| Taxi, de Khaled Al Khamissi. | |
| Retazos de la vida cotidiana en El Cairo. | |
| ✮✮✮✩✩ | |
| Probablemente mantenga su vigencia. | |
| Aida (Gloria all'Egitto), de Giuseppe Verdi ♪♪♪ |
Años después de haber visitado El Cairo, aún me entra una risa nerviosa cuando recuerdo las experiencias de cruzar la calle. Si no es por Osiris...
Obtenemos así un fresco «a pie de asfalto»: corrupción, latrocinio, abuso de poder... El descontento aprieta las costuras que aconsejan resignarse. La Primavera Árabe va a barrer el régimen político (sus cabezas visibles al menos) en poco tiempo.
Incluso, tras desgranar las maldiciones que ponen a prueba el optimismo de la buena gente, nuestro autor añade que no puede contar todo lo que quiere, ni siquiera en forma de chistes, porque le encarcelarían.
Sin olvidar otro aspecto: las continuas menciones a la deidad por parte de los entrevistados, y a que todo está en sus manos, contribuyen a explicar el caldo de cultivo del radicalismo islámico.

Tarea 1 →
Resume en pocas frases el párrafo de la reseña de Taxi que empieza con «Obtenemos así un fresco» y conserva sus datos principales.
Tarea 2 →
Transcribe la parte de la reseña de Taxi que comienza en las palabras «Obtenemos así un» y termina después de «porque le encarcelarían.».

Datos registrados:
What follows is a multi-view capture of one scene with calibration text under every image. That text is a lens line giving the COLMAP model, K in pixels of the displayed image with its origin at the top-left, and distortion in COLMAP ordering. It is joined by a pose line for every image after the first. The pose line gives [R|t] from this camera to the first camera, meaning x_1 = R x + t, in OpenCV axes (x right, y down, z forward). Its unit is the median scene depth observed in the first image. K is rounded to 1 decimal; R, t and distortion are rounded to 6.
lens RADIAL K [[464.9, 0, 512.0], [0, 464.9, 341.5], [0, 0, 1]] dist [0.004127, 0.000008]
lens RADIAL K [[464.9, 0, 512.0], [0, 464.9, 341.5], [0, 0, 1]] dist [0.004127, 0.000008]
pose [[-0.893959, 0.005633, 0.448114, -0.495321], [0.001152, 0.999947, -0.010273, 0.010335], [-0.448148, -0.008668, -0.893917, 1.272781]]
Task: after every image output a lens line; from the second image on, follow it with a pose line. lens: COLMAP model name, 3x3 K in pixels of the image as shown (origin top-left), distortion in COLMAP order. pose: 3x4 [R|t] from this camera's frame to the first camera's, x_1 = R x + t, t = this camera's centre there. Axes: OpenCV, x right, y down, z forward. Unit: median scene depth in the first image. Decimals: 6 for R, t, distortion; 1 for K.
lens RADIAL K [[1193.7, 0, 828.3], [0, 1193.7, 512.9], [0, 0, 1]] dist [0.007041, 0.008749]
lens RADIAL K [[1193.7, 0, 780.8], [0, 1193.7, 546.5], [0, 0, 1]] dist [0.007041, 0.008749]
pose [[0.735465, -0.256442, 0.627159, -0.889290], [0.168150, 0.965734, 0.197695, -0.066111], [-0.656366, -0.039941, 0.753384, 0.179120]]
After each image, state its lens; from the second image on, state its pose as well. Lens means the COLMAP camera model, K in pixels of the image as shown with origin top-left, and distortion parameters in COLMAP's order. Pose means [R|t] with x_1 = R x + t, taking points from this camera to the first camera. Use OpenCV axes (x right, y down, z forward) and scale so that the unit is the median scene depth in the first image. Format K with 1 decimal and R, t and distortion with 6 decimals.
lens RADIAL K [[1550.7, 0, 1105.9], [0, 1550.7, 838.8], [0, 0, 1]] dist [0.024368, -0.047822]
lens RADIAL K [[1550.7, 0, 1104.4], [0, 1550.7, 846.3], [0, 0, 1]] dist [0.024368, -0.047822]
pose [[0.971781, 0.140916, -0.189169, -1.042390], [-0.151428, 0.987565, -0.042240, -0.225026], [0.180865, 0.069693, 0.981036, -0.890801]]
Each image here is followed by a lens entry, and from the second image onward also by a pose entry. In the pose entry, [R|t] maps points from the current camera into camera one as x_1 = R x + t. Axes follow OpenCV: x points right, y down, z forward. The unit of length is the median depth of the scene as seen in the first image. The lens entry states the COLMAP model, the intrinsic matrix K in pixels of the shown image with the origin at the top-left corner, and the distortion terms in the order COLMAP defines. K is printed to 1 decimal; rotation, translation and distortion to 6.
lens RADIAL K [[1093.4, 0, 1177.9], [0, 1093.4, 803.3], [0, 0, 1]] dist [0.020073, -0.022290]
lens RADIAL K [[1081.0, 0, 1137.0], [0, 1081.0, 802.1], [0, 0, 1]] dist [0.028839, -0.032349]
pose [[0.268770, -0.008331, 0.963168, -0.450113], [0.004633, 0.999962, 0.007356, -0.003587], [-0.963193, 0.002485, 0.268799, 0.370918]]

Respuesta escrita 1 →
El libro da un retrato «a pie de asfalto» de la corrupción, el robo y el abuso de poder. El descontento pesa más que los consejos de resignarse. En poco tiempo la Primavera Árabe acabará con el régimen, al menos con sus cabezas visibles.

Respuesta escrita 2 →
Obtenemos así un fresco «a pie de asfalto»: corrupción, latrocinio, abuso de poder... El descontento aprieta las costuras que aconsejan resignarse. La Primavera Árabe va a barrer el régimen político (sus cabezas visibles al menos) en poco tiempo.
Incluso, tras desgranar las maldiciones que ponen a prueba el optimismo de la buena gente, nuestro autor añade que no puede contar todo lo que quiere, ni siquiera en forma de chistes, porque le encarcelarían.